▶ Texte source

# # # # #

Après le Model D au format module, Behringer présente le Poly D, un synthé compact complet : panneau inclinable, clavier dynamique, paraphonie à quatre VCO, chorus et distorsion analogiques, arpégiateur, séquenceur… et un tarif à tomber !
Personne ne l’a venu venir ! Les premiers K-2 étaient à peine livrés, la TD-3 était tout juste annoncée, la RD-9 était toujours attendue… sans parler des RD-8, Odyssey, Crave fraichement débarqués dans quelques chaumières privilégiées, les UBXA et DS80 sur les écrans des ingénieurs… Et toujours les Pro-1, MS-1, VC340, Model-D, Neutron, DeepMind au catalogue. On a peine à croire que cette gamme touffue a été imaginée et produite en à peine trois ans. Mais que ne fut pas notre surprise lorsqu’un carton trapu et lourd arriva au studio ! « On vous envoie un nouveau produit en pré-test, vous nous direz ce que vous en pensez… », nous avait humblement proposé Luigi, Brand Innovation Leader de Music Tribe. Le carton était minutieusement emmailloté dans un discret papier Craft. Le masque tombé, on découvre le dessin d’un synthé qui n’est pas sans rappeler un célèbre monodique américain produit au début des années 70 ; le plus célèbre d’entre eux, même ! Une chose nous surprend immédiatement dans la section VCO : il y en a quatre ! Et ce nom, là, Poly D, qui nous saute tout de suite aux yeux… Ils l’ont fait ? Ils l’ont fait !

# # # # #

▶ Données enregistrées
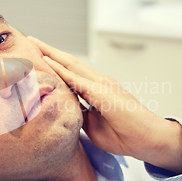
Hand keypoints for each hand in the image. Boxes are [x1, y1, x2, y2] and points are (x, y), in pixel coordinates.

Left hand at [29, 36, 181, 173]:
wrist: (149, 140)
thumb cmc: (124, 135)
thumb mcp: (93, 126)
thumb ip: (80, 115)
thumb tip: (63, 112)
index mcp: (97, 89)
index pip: (72, 72)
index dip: (55, 63)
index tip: (38, 57)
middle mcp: (100, 81)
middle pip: (70, 62)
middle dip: (50, 51)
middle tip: (32, 40)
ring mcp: (102, 84)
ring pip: (72, 64)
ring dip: (52, 53)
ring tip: (35, 44)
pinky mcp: (103, 92)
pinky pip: (77, 79)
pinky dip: (62, 70)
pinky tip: (49, 62)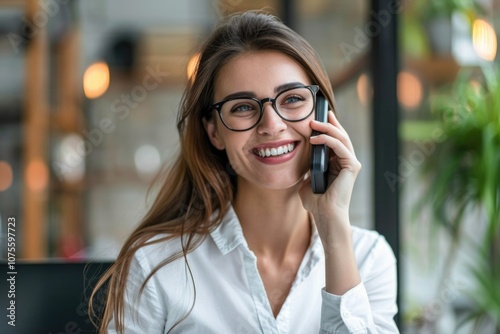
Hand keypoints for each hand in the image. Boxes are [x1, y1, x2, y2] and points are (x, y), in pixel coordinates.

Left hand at [299, 110, 361, 237]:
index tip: (316, 118)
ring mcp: (351, 163)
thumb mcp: (307, 182)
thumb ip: (307, 171)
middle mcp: (346, 162)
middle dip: (328, 123)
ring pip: (341, 138)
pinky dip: (328, 140)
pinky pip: (340, 147)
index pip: (334, 141)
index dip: (327, 128)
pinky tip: (315, 139)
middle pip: (340, 135)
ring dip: (327, 128)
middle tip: (315, 116)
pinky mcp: (352, 166)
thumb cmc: (316, 202)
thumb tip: (300, 163)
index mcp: (337, 164)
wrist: (324, 215)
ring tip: (313, 123)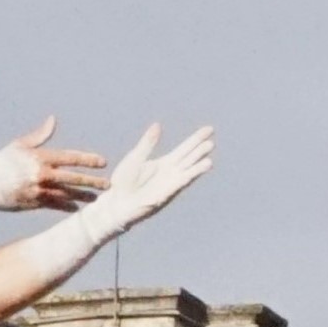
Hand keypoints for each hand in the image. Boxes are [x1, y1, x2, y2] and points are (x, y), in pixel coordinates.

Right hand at [0, 117, 107, 213]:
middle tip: (108, 184)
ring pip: (67, 195)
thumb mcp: (19, 145)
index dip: (88, 160)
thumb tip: (53, 120)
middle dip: (92, 182)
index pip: (69, 158)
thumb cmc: (2, 162)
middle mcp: (41, 175)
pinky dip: (67, 207)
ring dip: (83, 197)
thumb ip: (39, 135)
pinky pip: (55, 206)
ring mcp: (38, 191)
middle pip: (73, 178)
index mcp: (39, 158)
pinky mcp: (34, 203)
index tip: (102, 162)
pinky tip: (78, 208)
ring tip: (97, 198)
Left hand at [90, 123, 213, 237]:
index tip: (209, 129)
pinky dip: (188, 178)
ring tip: (209, 158)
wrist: (116, 202)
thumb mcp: (136, 157)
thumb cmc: (123, 181)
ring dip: (198, 166)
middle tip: (211, 140)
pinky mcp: (165, 194)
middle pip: (190, 158)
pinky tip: (194, 175)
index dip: (196, 139)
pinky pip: (179, 184)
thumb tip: (158, 125)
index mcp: (164, 163)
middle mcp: (171, 173)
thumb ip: (148, 143)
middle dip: (200, 149)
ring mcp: (169, 184)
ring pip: (188, 172)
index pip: (185, 148)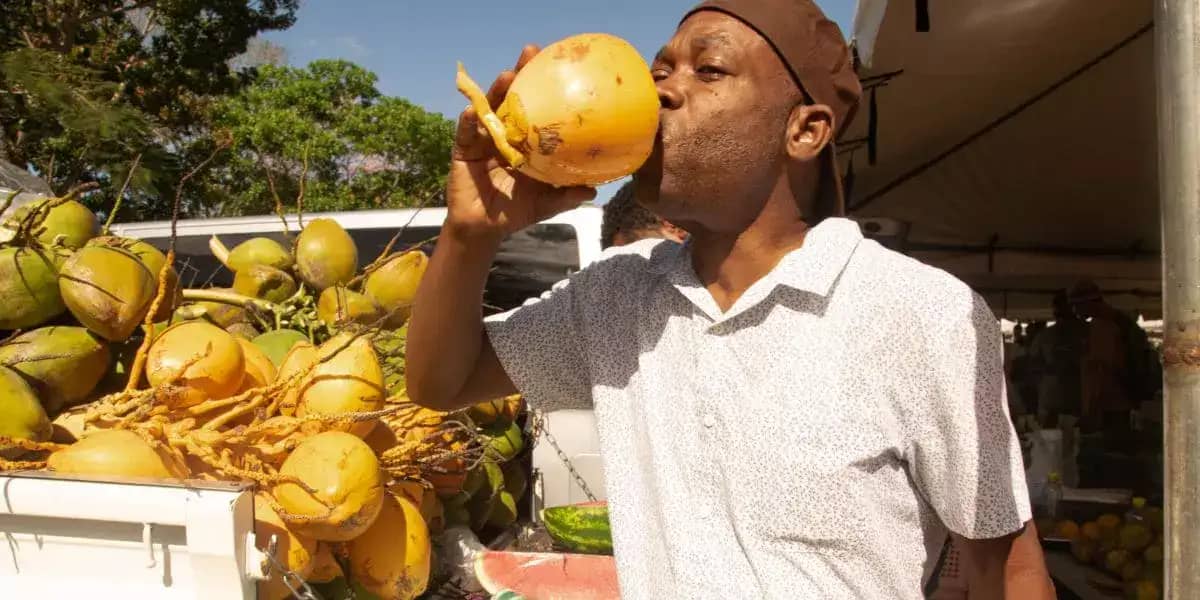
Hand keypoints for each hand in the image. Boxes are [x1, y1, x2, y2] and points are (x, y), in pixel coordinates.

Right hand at [445, 45, 595, 240]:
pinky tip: (473, 111)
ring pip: (488, 109)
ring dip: (496, 91)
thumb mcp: (546, 202)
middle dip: (520, 73)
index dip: (543, 85)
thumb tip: (595, 188)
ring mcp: (482, 139)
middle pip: (511, 98)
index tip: (558, 63)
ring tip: (507, 77)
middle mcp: (503, 133)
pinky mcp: (463, 150)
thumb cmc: (516, 211)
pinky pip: (464, 133)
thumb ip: (567, 194)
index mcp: (524, 140)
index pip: (534, 106)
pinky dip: (468, 121)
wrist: (485, 229)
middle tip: (531, 51)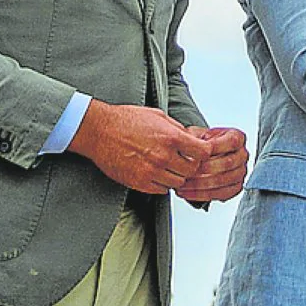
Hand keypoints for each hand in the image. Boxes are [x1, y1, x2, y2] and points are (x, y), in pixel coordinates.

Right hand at [68, 101, 213, 193]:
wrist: (101, 131)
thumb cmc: (126, 120)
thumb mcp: (158, 115)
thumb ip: (177, 128)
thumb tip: (191, 138)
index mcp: (171, 137)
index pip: (202, 152)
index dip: (204, 152)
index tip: (200, 152)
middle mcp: (163, 156)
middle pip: (192, 170)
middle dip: (191, 165)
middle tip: (185, 160)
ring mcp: (151, 172)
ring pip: (177, 183)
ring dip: (177, 176)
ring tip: (169, 167)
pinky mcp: (139, 183)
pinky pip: (161, 190)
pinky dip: (163, 184)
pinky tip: (158, 173)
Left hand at [176, 125, 249, 204]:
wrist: (202, 154)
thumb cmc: (201, 143)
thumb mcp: (199, 134)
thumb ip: (197, 139)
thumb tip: (190, 147)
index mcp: (237, 137)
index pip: (232, 142)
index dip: (216, 147)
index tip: (200, 152)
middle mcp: (242, 155)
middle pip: (228, 163)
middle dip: (206, 168)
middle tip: (189, 170)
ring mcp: (240, 172)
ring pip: (223, 181)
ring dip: (201, 184)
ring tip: (185, 184)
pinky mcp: (235, 187)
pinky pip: (220, 194)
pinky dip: (202, 195)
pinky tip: (189, 192)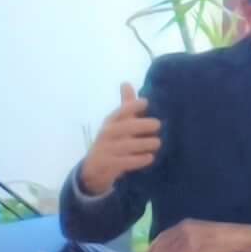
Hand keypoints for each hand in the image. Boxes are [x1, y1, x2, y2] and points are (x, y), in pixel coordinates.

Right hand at [78, 82, 161, 197]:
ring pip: (126, 145)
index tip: (146, 102)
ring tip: (157, 143)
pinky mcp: (107, 165)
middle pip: (124, 127)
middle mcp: (107, 134)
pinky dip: (138, 160)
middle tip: (158, 124)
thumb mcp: (117, 123)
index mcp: (110, 122)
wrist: (93, 168)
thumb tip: (126, 83)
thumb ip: (125, 106)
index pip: (119, 112)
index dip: (132, 106)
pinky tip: (150, 157)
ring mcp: (106, 150)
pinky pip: (124, 162)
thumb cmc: (111, 140)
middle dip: (141, 125)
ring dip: (143, 143)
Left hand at [142, 219, 250, 251]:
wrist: (235, 237)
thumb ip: (186, 240)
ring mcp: (186, 238)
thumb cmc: (221, 238)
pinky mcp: (191, 247)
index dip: (153, 249)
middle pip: (160, 245)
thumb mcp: (200, 235)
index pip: (162, 236)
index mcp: (184, 225)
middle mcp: (182, 229)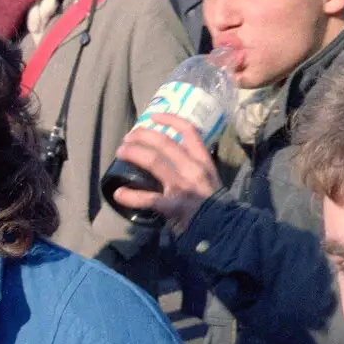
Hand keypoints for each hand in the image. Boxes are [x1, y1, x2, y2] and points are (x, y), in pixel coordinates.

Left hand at [111, 114, 221, 232]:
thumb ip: (195, 167)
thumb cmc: (215, 204)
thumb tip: (172, 156)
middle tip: (128, 137)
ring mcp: (183, 186)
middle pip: (165, 142)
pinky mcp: (173, 205)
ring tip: (120, 152)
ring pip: (154, 161)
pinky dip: (131, 196)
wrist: (224, 228)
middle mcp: (193, 169)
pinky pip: (149, 198)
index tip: (153, 116)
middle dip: (143, 135)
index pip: (189, 131)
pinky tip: (118, 193)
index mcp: (203, 161)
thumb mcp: (210, 179)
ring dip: (134, 153)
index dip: (169, 119)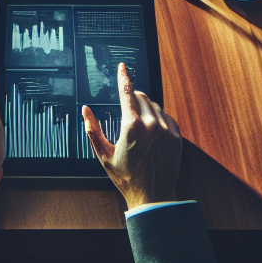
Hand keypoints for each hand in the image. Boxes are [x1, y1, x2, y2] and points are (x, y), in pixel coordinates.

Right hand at [82, 62, 180, 210]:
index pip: (127, 92)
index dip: (123, 76)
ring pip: (154, 105)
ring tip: (138, 125)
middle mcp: (150, 124)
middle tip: (127, 109)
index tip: (122, 66)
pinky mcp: (176, 137)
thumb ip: (92, 130)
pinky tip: (151, 131)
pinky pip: (165, 116)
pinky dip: (157, 118)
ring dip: (145, 107)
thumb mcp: (103, 155)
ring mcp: (165, 130)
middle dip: (133, 97)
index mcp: (131, 126)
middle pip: (141, 96)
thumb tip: (85, 110)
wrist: (153, 196)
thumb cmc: (126, 177)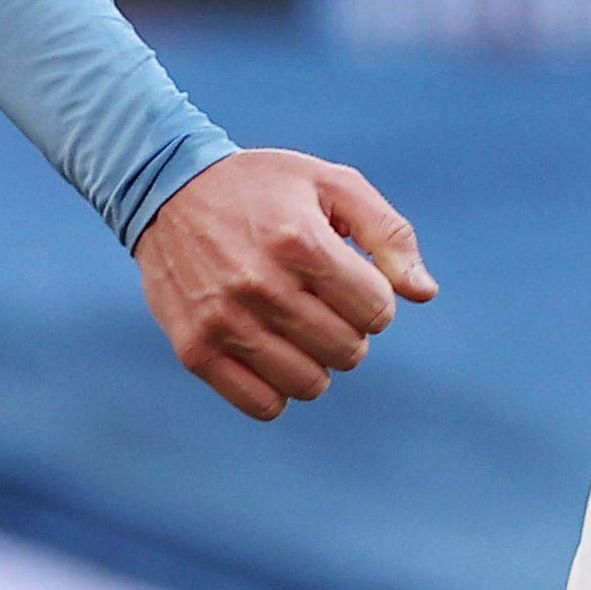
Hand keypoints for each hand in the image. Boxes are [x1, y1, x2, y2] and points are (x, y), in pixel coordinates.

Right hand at [133, 150, 435, 420]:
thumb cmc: (262, 188)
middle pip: (348, 350)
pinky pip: (262, 405)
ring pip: (310, 384)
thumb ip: (389, 234)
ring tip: (299, 329)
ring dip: (317, 362)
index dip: (374, 298)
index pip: (377, 310)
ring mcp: (224, 322)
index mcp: (300, 241)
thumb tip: (424, 293)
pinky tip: (272, 353)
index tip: (351, 281)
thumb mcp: (331, 184)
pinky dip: (278, 389)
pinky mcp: (194, 350)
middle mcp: (261, 286)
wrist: (166, 190)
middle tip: (324, 304)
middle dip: (350, 330)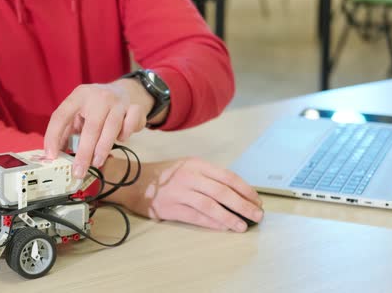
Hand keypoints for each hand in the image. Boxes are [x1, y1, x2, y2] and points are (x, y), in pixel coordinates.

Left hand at [44, 80, 154, 177]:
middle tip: (78, 171)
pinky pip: (131, 125)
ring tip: (96, 163)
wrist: (123, 91)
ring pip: (111, 128)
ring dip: (103, 149)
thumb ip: (67, 132)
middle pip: (91, 127)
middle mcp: (98, 96)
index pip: (61, 116)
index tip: (52, 156)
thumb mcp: (78, 114)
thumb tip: (56, 156)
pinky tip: (120, 139)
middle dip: (84, 153)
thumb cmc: (95, 107)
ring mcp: (118, 101)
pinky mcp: (135, 107)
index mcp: (79, 96)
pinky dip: (125, 135)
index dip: (53, 136)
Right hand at [110, 157, 263, 231]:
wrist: (134, 181)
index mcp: (196, 164)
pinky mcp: (171, 208)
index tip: (256, 200)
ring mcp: (180, 192)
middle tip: (257, 215)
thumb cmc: (163, 175)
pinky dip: (212, 223)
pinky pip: (197, 217)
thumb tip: (234, 193)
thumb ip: (207, 176)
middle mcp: (189, 176)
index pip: (228, 177)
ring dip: (230, 218)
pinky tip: (223, 227)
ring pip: (211, 206)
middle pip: (223, 192)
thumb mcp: (186, 166)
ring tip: (242, 226)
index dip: (245, 190)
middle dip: (243, 205)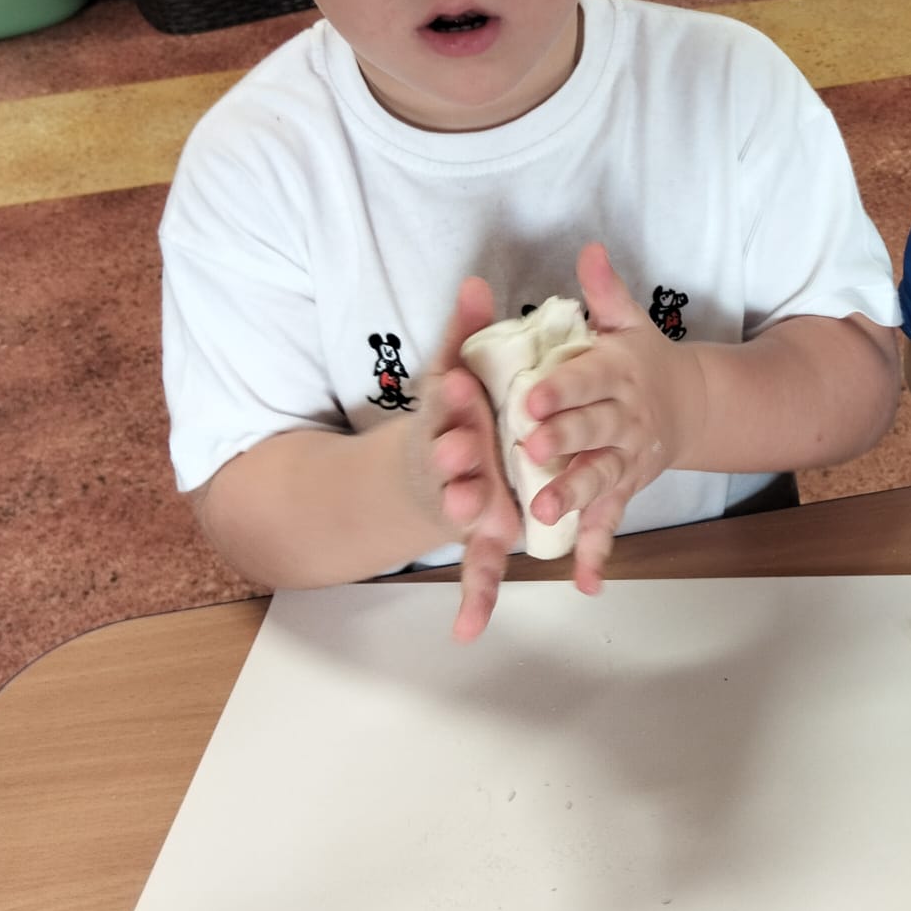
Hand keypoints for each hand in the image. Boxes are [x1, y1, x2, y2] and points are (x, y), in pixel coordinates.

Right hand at [406, 277, 521, 642]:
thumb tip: (476, 280)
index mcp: (449, 420)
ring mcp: (461, 503)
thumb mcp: (455, 370)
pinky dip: (474, 599)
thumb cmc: (455, 415)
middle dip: (455, 459)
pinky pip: (476, 570)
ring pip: (463, 512)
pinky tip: (471, 630)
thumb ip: (465, 332)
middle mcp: (450, 464)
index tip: (458, 392)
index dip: (453, 402)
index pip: (449, 407)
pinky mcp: (478, 535)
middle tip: (461, 456)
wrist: (429, 469)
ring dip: (468, 515)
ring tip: (480, 518)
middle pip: (450, 461)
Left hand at [521, 244, 705, 593]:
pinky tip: (584, 581)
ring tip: (543, 513)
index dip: (560, 389)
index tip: (529, 395)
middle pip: (592, 430)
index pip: (585, 378)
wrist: (694, 404)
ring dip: (573, 496)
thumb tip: (590, 249)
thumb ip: (605, 292)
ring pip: (599, 478)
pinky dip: (597, 552)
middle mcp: (625, 418)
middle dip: (562, 441)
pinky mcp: (626, 488)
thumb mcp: (628, 322)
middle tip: (530, 449)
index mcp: (617, 373)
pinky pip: (610, 522)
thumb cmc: (643, 361)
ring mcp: (627, 458)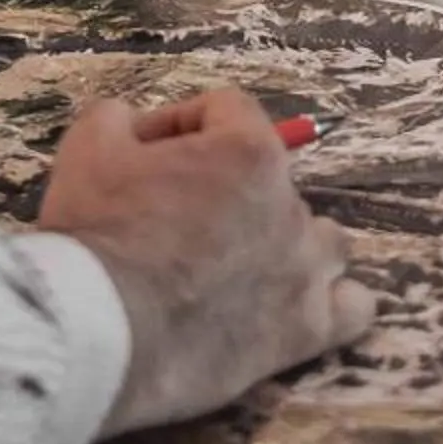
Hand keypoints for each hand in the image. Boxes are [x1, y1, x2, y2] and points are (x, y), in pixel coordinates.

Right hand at [38, 89, 375, 434]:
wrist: (100, 328)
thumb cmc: (98, 230)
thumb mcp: (90, 144)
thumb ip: (119, 117)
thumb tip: (131, 123)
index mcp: (249, 152)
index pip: (228, 111)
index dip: (179, 125)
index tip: (140, 153)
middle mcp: (290, 207)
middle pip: (271, 179)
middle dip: (224, 190)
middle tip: (170, 217)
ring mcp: (303, 272)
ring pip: (325, 241)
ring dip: (287, 243)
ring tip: (239, 263)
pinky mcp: (303, 332)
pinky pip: (353, 308)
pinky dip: (332, 302)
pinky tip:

# # # # #

▶ Travail à faire
1/ Selon l'article sur le Poly D, quelle fonction Luigi occupe-t-il chez Music Tribe ?
2/ Merci d'énumérer tous les produits que l'article sur le Poly D présente comme étant toujours au catalogue.

▶ Réponses données
1/ Brand Innovation Leader.

2/ Pro-1, MS-1, VC340, Model-D, Neutron, DeepMind